• [How to complete this task] Reproduce every line of the listing, switching "dust mites" to "house mites" and leaving everything else unchanged.
▶
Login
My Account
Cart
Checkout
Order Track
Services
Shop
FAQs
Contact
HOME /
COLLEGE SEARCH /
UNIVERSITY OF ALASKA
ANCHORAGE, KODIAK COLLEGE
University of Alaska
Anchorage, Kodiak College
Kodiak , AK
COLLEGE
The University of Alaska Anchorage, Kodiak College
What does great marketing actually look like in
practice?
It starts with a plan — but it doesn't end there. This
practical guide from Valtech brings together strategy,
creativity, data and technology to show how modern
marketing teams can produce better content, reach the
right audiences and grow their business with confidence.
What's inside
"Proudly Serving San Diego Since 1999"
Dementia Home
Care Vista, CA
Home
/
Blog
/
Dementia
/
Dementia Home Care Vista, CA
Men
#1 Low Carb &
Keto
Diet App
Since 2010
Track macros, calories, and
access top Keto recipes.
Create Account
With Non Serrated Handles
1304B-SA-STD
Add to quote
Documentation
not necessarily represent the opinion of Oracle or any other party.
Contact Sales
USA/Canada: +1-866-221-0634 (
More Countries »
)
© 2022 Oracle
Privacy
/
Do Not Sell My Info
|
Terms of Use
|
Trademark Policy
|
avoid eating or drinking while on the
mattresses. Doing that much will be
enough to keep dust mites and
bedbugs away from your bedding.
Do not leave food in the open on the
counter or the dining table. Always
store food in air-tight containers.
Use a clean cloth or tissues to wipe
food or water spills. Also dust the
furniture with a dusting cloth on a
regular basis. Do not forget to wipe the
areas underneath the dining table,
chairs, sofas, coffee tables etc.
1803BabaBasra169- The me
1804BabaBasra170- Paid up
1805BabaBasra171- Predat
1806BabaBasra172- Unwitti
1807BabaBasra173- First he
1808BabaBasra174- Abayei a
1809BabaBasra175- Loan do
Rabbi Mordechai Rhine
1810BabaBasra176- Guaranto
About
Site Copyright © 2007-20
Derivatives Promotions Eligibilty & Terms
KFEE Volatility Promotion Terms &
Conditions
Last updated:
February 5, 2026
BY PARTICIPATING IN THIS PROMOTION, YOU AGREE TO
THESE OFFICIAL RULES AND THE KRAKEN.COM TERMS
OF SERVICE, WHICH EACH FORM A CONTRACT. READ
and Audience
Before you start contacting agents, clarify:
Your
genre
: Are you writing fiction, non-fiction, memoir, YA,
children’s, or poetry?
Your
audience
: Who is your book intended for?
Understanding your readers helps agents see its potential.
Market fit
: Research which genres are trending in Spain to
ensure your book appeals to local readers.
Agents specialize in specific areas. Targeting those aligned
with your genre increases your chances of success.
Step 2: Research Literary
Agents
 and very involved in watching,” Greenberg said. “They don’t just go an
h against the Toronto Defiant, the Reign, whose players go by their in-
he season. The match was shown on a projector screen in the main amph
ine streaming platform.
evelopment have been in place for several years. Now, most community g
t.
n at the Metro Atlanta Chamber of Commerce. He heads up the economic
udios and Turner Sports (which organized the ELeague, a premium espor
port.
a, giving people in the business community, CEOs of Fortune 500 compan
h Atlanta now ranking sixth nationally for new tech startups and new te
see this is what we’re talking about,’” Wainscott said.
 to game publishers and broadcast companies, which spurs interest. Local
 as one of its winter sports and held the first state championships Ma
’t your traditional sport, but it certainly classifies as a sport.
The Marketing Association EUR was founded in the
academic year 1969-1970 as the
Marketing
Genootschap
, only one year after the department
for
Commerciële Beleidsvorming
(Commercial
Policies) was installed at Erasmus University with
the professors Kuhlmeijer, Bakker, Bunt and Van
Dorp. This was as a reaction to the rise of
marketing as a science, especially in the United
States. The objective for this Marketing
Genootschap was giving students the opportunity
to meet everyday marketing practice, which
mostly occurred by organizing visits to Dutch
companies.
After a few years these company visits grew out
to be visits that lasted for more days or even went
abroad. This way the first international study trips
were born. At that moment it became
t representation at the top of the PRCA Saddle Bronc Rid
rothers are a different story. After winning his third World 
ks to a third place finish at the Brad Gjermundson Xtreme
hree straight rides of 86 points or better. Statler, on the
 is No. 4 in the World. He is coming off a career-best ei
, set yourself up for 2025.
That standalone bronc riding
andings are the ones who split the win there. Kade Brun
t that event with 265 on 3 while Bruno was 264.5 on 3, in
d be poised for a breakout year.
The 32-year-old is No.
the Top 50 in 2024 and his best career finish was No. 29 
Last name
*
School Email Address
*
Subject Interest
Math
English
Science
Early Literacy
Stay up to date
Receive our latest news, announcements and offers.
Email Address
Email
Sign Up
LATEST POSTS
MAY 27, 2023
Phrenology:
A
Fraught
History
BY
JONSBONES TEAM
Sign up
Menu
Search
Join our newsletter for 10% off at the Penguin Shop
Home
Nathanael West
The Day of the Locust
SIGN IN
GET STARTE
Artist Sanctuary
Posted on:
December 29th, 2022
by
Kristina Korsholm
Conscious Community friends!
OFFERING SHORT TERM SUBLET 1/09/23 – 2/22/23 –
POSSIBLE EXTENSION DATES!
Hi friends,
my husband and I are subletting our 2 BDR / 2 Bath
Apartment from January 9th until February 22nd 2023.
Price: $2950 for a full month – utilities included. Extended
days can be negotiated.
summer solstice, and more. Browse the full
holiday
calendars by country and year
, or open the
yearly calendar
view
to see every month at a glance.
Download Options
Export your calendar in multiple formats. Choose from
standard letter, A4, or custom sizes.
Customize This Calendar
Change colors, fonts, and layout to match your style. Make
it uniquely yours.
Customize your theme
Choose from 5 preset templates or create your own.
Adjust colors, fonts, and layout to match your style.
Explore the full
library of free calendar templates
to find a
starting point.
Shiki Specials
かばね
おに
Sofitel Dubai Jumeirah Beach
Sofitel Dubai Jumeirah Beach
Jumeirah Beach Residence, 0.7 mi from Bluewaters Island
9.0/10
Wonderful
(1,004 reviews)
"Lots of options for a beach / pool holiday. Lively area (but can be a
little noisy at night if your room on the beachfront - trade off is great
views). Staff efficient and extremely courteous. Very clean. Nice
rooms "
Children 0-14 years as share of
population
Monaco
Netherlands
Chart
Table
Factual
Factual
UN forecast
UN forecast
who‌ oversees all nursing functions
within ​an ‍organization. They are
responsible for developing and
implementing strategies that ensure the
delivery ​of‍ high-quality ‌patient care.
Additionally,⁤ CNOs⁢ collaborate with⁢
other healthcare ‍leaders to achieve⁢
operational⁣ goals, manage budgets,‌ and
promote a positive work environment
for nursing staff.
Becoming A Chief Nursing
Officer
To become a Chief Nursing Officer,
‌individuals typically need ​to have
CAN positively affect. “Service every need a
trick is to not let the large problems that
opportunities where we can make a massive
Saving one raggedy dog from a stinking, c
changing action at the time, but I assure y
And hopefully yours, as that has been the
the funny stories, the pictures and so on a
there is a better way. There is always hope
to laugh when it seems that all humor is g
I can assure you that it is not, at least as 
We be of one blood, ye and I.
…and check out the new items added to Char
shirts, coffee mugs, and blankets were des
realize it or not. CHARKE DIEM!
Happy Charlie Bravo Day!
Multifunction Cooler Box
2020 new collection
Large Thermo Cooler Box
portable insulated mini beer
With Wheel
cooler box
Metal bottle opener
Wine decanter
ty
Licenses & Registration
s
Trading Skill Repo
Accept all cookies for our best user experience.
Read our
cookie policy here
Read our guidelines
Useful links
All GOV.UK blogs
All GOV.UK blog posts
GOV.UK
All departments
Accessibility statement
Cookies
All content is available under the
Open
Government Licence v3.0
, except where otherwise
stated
◀
• [Task output]
Login
My Account
Cart
Checkout
Order Track
Services
Shop
FAQs
Contact
HOME /
COLLEGE SEARCH /
UNIVERSITY OF ALASKA
ANCHORAGE, KODIAK COLLEGE
University of Alaska
Anchorage, Kodiak College
Kodiak , AK
COLLEGE
The University of Alaska Anchorage, Kodiak College
What does great marketing actually look like in
practice?
It starts with a plan — but it doesn't end there. This
practical guide from Valtech brings together strategy,
creativity, data and technology to show how modern
marketing teams can produce better content, reach the
right audiences and grow their business with confidence.
What's inside
"Proudly Serving San Diego Since 1999"
Dementia Home
Care Vista, CA
Home
/
Blog
/
Dementia
/
Dementia Home Care Vista, CA
Men
#1 Low Carb &
Keto
Diet App
Since 2010
Track macros, calories, and
access top Keto recipes.
Create Account
With Non Serrated Handles
1304B-SA-STD
Add to quote
Documentation
not necessarily represent the opinion of Oracle or any other party.
Contact Sales
USA/Canada: +1-866-221-0634 (
More Countries »
)
© 2022 Oracle
Privacy
/
Do Not Sell My Info
|
Terms of Use
|
Trademark Policy
|
avoid eating or drinking while on the
mattresses. Doing that much will be
enough to keep house mites and
bedbugs away from your bedding.
Do not leave food in the open on the
counter or the dining table. Always
store food in air-tight containers.
Use a clean cloth or tissues to wipe
food or water spills. Also dust the
furniture with a dusting cloth on a
regular basis. Do not forget to wipe the
areas underneath the dining table,
chairs, sofas, coffee tables etc.
1803BabaBasra169- The me
1804BabaBasra170- Paid up
1805BabaBasra171- Predat
1806BabaBasra172- Unwitti
1807BabaBasra173- First he
1808BabaBasra174- Abayei a
1809BabaBasra175- Loan do
Rabbi Mordechai Rhine
1810BabaBasra176- Guaranto
About
Site Copyright © 2007-20
Derivatives Promotions Eligibilty & Terms
KFEE Volatility Promotion Terms &
Conditions
Last updated:
February 5, 2026
BY PARTICIPATING IN THIS PROMOTION, YOU AGREE TO
THESE OFFICIAL RULES AND THE KRAKEN.COM TERMS
OF SERVICE, WHICH EACH FORM A CONTRACT. READ
and Audience
Before you start contacting agents, clarify:
Your
genre
: Are you writing fiction, non-fiction, memoir, YA,
children’s, or poetry?
Your
audience
: Who is your book intended for?
Understanding your readers helps agents see its potential.
Market fit
: Research which genres are trending in Spain to
ensure your book appeals to local readers.
Agents specialize in specific areas. Targeting those aligned
with your genre increases your chances of success.
Step 2: Research Literary
Agents
 and very involved in watching,” Greenberg said. “They don’t just go an
h against the Toronto Defiant, the Reign, whose players go by their in-
he season. The match was shown on a projector screen in the main amph
ine streaming platform.
evelopment have been in place for several years. Now, most community g
t.
n at the Metro Atlanta Chamber of Commerce. He heads up the economic
udios and Turner Sports (which organized the ELeague, a premium espor
port.
a, giving people in the business community, CEOs of Fortune 500 compan
h Atlanta now ranking sixth nationally for new tech startups and new te
see this is what we’re talking about,’” Wainscott said.
 to game publishers and broadcast companies, which spurs interest. Local
 as one of its winter sports and held the first state championships Ma
’t your traditional sport, but it certainly classifies as a sport.
The Marketing Association EUR was founded in the
academic year 1969-1970 as the
Marketing
Genootschap
, only one year after the department
for
Commerciële Beleidsvorming
(Commercial
Policies) was installed at Erasmus University with
the professors Kuhlmeijer, Bakker, Bunt and Van
Dorp. This was as a reaction to the rise of
marketing as a science, especially in the United
States. The objective for this Marketing
Genootschap was giving students the opportunity
to meet everyday marketing practice, which
mostly occurred by organizing visits to Dutch
companies.
After a few years these company visits grew out
to be visits that lasted for more days or even went
abroad. This way the first international study trips
were born. At that moment it became
t representation at the top of the PRCA Saddle Bronc Rid
rothers are a different story. After winning his third World 
ks to a third place finish at the Brad Gjermundson Xtreme
hree straight rides of 86 points or better. Statler, on the
 is No. 4 in the World. He is coming off a career-best ei
, set yourself up for 2025.
That standalone bronc riding
andings are the ones who split the win there. Kade Brun
t that event with 265 on 3 while Bruno was 264.5 on 3, in
d be poised for a breakout year.
The 32-year-old is No.
the Top 50 in 2024 and his best career finish was No. 29 
Last name
*
School Email Address
*
Subject Interest
Math
English
Science
Early Literacy
Stay up to date
Receive our latest news, announcements and offers.
Email Address
Email
Sign Up
LATEST POSTS
MAY 27, 2023
Phrenology:
A
Fraught
History
BY
JONSBONES TEAM
Sign up
Menu
Search
Join our newsletter for 10% off at the Penguin Shop
Home
Nathanael West
The Day of the Locust
SIGN IN
GET STARTE
Artist Sanctuary
Posted on:
December 29th, 2022
by
Kristina Korsholm
Conscious Community friends!
OFFERING SHORT TERM SUBLET 1/09/23 – 2/22/23 –
POSSIBLE EXTENSION DATES!
Hi friends,
my husband and I are subletting our 2 BDR / 2 Bath
Apartment from January 9th until February 22nd 2023.
Price: $2950 for a full month – utilities included. Extended
days can be negotiated.
summer solstice, and more. Browse the full
holiday
calendars by country and year
, or open the
yearly calendar
view
to see every month at a glance.
Download Options
Export your calendar in multiple formats. Choose from
standard letter, A4, or custom sizes.
Customize This Calendar
Change colors, fonts, and layout to match your style. Make
it uniquely yours.
Customize your theme
Choose from 5 preset templates or create your own.
Adjust colors, fonts, and layout to match your style.
Explore the full
library of free calendar templates
to find a
starting point.
Shiki Specials
かばね
おに
Sofitel Dubai Jumeirah Beach
Sofitel Dubai Jumeirah Beach
Jumeirah Beach Residence, 0.7 mi from Bluewaters Island
9.0/10
Wonderful
(1,004 reviews)
"Lots of options for a beach / pool holiday. Lively area (but can be a
little noisy at night if your room on the beachfront - trade off is great
views). Staff efficient and extremely courteous. Very clean. Nice
rooms "
Children 0-14 years as share of
population
Monaco
Netherlands
Chart
Table
Factual
Factual
UN forecast
UN forecast
who‌ oversees all nursing functions
within ​an ‍organization. They are
responsible for developing and
implementing strategies that ensure the
delivery ​of‍ high-quality ‌patient care.
Additionally,⁤ CNOs⁢ collaborate with⁢
other healthcare ‍leaders to achieve⁢
operational⁣ goals, manage budgets,‌ and
promote a positive work environment
for nursing staff.
Becoming A Chief Nursing
Officer
To become a Chief Nursing Officer,
‌individuals typically need ​to have
CAN positively affect. “Service every need a
trick is to not let the large problems that
opportunities where we can make a massive
Saving one raggedy dog from a stinking, c
changing action at the time, but I assure y
And hopefully yours, as that has been the
the funny stories, the pictures and so on a
there is a better way. There is always hope
to laugh when it seems that all humor is g
I can assure you that it is not, at least as 
We be of one blood, ye and I.
…and check out the new items added to Char
shirts, coffee mugs, and blankets were des
realize it or not. CHARKE DIEM!
Happy Charlie Bravo Day!
Multifunction Cooler Box
2020 new collection
Large Thermo Cooler Box
portable insulated mini beer
With Wheel
cooler box
Metal bottle opener
Wine decanter
ty
Licenses & Registration
s
Trading Skill Repo
Accept all cookies for our best user experience.
Read our
cookie policy here
Read our guidelines
Useful links
All GOV.UK blogs
All GOV.UK blog posts
GOV.UK
All departments
Accessibility statement
Cookies
All content is available under the
Open
Government Licence v3.0
, except where otherwise
stated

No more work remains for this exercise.